Here are some upsides to a Chapter 13 filing.
You make payments based on your financial ability
The main feature of Chapter 13 is an affordable payment plan through which you can resolve most of your debts. Your trustee will work with you to create a plan that you can tailor to your financial situation.
You pay your debts out of disposable income after paying for necessities such as shelter, food and medical care. You cannot resolve certain debts through bankruptcy, so you will continue to make payments on your student loan as well as obligations such as alimony and child support.
Your monthly payment continues for three to five years, and filing for personal bankruptcy protection generates an automatic stay.
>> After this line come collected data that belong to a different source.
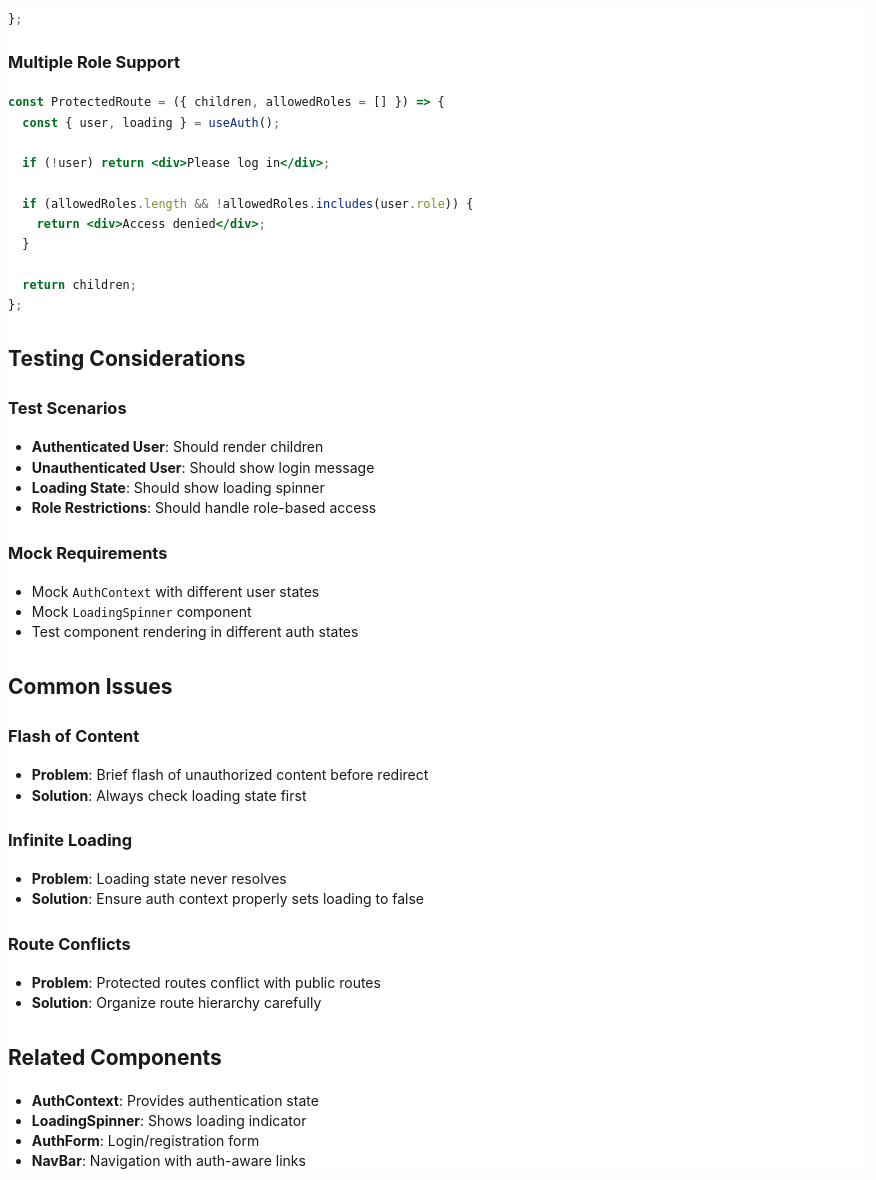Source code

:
 ```jsx
};
```

### Multiple Role Support
```jsx
const ProtectedRoute = ({ children, allowedRoles = [] }) => {
  const { user, loading } = useAuth();

  if (!user) return <div>Please log in</div>;
  
  if (allowedRoles.length && !allowedRoles.includes(user.role)) {
    return <div>Access denied</div>;
  }

  return children;
};
```

## Testing Considerations

### Test Scenarios
- **Authenticated User**: Should render children
- **Unauthenticated User**: Should show login message
- **Loading State**: Should show loading spinner
- **Role Restrictions**: Should handle role-based access

### Mock Requirements
- Mock `AuthContext` with different user states
- Mock `LoadingSpinner` component
- Test component rendering in different auth states

## Common Issues

### Flash of Content
- **Problem**: Brief flash of unauthorized content before redirect
- **Solution**: Always check loading state first

### Infinite Loading
- **Problem**: Loading state never resolves
- **Solution**: Ensure auth context properly sets loading to false

### Route Conflicts
- **Problem**: Protected routes conflict with public routes
- **Solution**: Organize route hierarchy carefully

## Related Components

- **AuthContext**: Provides authentication state
- **LoadingSpinner**: Shows loading indicator
- **AuthForm**: Login/registration form
- **NavBar**: Navigation with auth-aware links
This means you will no longer have to endure creditor harassment, the possibility of wage garnishment or the potential foreclosure on your home or repossession of your vehicle.
You do not have to start over
Chapter 13 will enable you to keep your home, your car and other possessions dear to you while completing the requirements of your bankruptcy.
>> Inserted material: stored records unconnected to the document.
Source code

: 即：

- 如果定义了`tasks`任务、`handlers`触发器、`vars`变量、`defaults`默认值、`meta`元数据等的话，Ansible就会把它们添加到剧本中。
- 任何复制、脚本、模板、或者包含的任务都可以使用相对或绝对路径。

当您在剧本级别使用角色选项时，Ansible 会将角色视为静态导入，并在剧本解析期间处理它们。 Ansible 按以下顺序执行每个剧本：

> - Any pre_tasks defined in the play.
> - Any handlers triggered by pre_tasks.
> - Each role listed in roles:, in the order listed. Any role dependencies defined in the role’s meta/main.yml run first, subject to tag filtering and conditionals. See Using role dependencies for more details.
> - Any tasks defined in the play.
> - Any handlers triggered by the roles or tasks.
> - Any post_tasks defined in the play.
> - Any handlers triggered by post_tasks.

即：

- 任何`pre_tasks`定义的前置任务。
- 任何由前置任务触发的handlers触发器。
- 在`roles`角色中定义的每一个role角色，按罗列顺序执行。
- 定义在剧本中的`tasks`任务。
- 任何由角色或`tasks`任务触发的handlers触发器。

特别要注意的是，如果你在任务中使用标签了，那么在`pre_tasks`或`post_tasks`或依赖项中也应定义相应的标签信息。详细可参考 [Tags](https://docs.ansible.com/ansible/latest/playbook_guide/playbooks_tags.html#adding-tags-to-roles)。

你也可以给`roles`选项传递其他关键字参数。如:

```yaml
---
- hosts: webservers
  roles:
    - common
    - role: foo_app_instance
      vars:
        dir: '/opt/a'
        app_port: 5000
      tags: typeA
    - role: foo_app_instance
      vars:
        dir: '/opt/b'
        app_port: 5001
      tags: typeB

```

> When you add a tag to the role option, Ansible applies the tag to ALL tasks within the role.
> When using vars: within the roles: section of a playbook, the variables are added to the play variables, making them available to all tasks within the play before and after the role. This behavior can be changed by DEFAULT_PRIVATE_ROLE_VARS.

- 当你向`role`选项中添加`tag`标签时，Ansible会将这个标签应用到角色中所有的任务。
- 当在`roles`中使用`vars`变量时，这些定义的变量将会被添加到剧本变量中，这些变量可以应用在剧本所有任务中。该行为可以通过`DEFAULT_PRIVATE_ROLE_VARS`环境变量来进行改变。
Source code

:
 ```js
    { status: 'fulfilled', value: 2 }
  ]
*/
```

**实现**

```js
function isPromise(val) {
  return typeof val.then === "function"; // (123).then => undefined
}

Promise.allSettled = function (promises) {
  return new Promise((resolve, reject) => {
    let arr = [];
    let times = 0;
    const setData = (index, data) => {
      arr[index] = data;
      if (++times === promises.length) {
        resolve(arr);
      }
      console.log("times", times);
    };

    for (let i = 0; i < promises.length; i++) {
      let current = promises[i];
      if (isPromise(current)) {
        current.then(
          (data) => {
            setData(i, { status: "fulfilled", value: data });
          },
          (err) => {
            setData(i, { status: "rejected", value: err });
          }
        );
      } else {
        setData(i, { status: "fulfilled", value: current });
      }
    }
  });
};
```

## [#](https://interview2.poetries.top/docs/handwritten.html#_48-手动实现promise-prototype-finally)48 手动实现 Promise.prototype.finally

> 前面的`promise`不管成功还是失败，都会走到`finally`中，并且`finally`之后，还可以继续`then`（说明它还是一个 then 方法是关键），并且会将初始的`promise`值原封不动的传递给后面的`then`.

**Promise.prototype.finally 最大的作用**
You will lose your credit cards, but bankruptcy provides the opportunity to begin the credit rebuilding process. Within one to three years of filing, you can obtain new credit, although keep in mind that higher interest rates will apply. The bankruptcy may stay on your credit report for up to 10 years.
When you consider that you can move forward with an affordable payment plan and will no longer have to worry about creditor harassment or wage garnishment, it becomes easy to see the advantages of filing Chapter 13. This type of bankruptcy protection provides a workable way for you to achieve a better financial future.